▸ What is needed
Can you give these items again with "top-left" replaced by "upper-left" and nothing else changed, leaving the pictures out?

▸ Available records

+ + + + +

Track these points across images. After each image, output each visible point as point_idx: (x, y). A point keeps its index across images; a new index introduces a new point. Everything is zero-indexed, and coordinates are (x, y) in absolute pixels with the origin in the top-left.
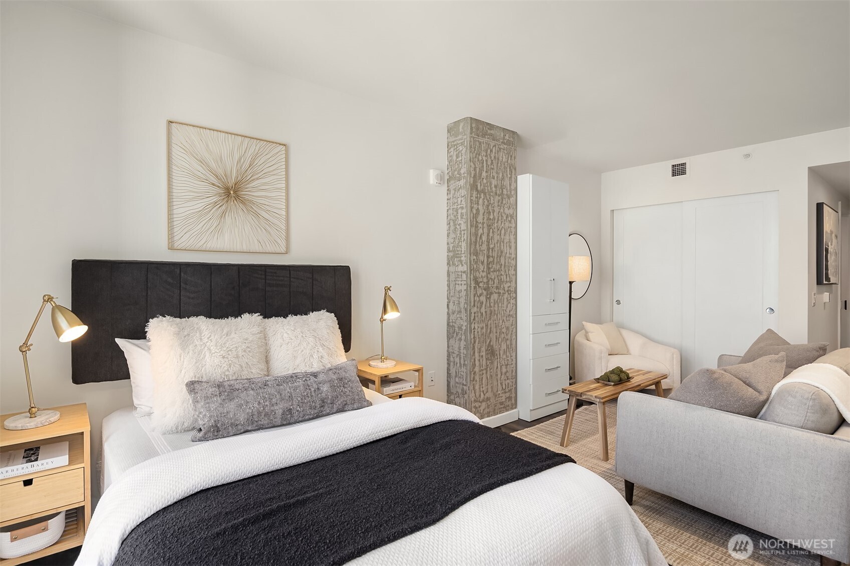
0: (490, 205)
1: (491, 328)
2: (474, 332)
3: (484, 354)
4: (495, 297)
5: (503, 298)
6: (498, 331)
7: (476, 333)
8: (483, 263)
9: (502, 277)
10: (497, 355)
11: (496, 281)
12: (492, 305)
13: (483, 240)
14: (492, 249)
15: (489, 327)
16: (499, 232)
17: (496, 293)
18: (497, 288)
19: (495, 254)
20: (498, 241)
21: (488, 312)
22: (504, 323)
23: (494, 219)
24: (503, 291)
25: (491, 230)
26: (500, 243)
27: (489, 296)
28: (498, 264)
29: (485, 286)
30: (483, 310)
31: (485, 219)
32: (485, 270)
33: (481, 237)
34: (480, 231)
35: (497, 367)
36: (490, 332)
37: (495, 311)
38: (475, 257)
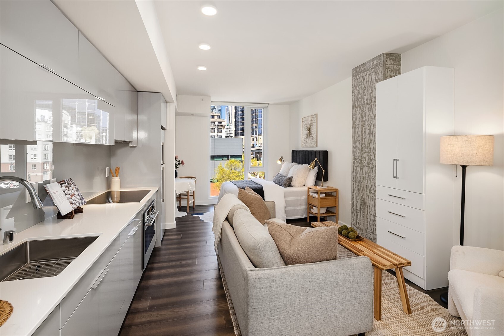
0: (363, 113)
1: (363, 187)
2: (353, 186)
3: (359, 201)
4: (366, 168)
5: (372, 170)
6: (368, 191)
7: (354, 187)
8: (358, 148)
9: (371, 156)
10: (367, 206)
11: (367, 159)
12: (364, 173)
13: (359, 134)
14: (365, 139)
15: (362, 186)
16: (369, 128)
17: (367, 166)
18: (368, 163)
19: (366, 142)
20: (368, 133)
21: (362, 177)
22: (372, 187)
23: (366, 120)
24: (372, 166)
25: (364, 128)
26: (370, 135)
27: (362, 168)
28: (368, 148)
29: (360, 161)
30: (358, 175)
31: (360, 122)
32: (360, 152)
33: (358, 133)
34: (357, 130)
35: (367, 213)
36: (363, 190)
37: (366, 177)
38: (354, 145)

+ + + + +

▸ Answer space
Track these points across images. After each image, output each visible point as point_idx: (x, y). A point keeps its index across images; a new index introduces a new point. Everything is zero-indexed, and coordinates are (x, y) in absolute pixels with the origin in the upper-left.
0: (490, 205)
1: (491, 328)
2: (474, 332)
3: (484, 354)
4: (495, 297)
5: (503, 298)
6: (498, 331)
7: (476, 333)
8: (483, 263)
9: (502, 277)
10: (497, 355)
11: (496, 281)
12: (492, 305)
13: (483, 240)
14: (492, 249)
15: (489, 327)
16: (499, 232)
17: (496, 293)
18: (497, 288)
19: (495, 254)
20: (498, 241)
21: (488, 312)
22: (504, 323)
23: (494, 219)
24: (503, 291)
25: (491, 230)
26: (500, 243)
27: (489, 296)
28: (498, 264)
29: (485, 286)
30: (483, 310)
31: (485, 219)
32: (485, 270)
33: (481, 237)
34: (480, 231)
35: (497, 367)
36: (490, 332)
37: (495, 311)
38: (475, 257)
0: (363, 113)
1: (363, 187)
2: (353, 186)
3: (359, 201)
4: (366, 168)
5: (372, 170)
6: (368, 191)
7: (354, 187)
8: (358, 148)
9: (371, 156)
10: (367, 206)
11: (367, 159)
12: (364, 173)
13: (359, 134)
14: (365, 139)
15: (362, 186)
16: (369, 128)
17: (367, 166)
18: (368, 163)
19: (366, 142)
20: (368, 133)
21: (362, 177)
22: (372, 187)
23: (366, 120)
24: (372, 166)
25: (364, 128)
26: (370, 135)
27: (362, 168)
28: (368, 148)
29: (360, 161)
30: (358, 175)
31: (360, 122)
32: (360, 152)
33: (358, 133)
34: (357, 130)
35: (367, 213)
36: (363, 190)
37: (366, 177)
38: (354, 145)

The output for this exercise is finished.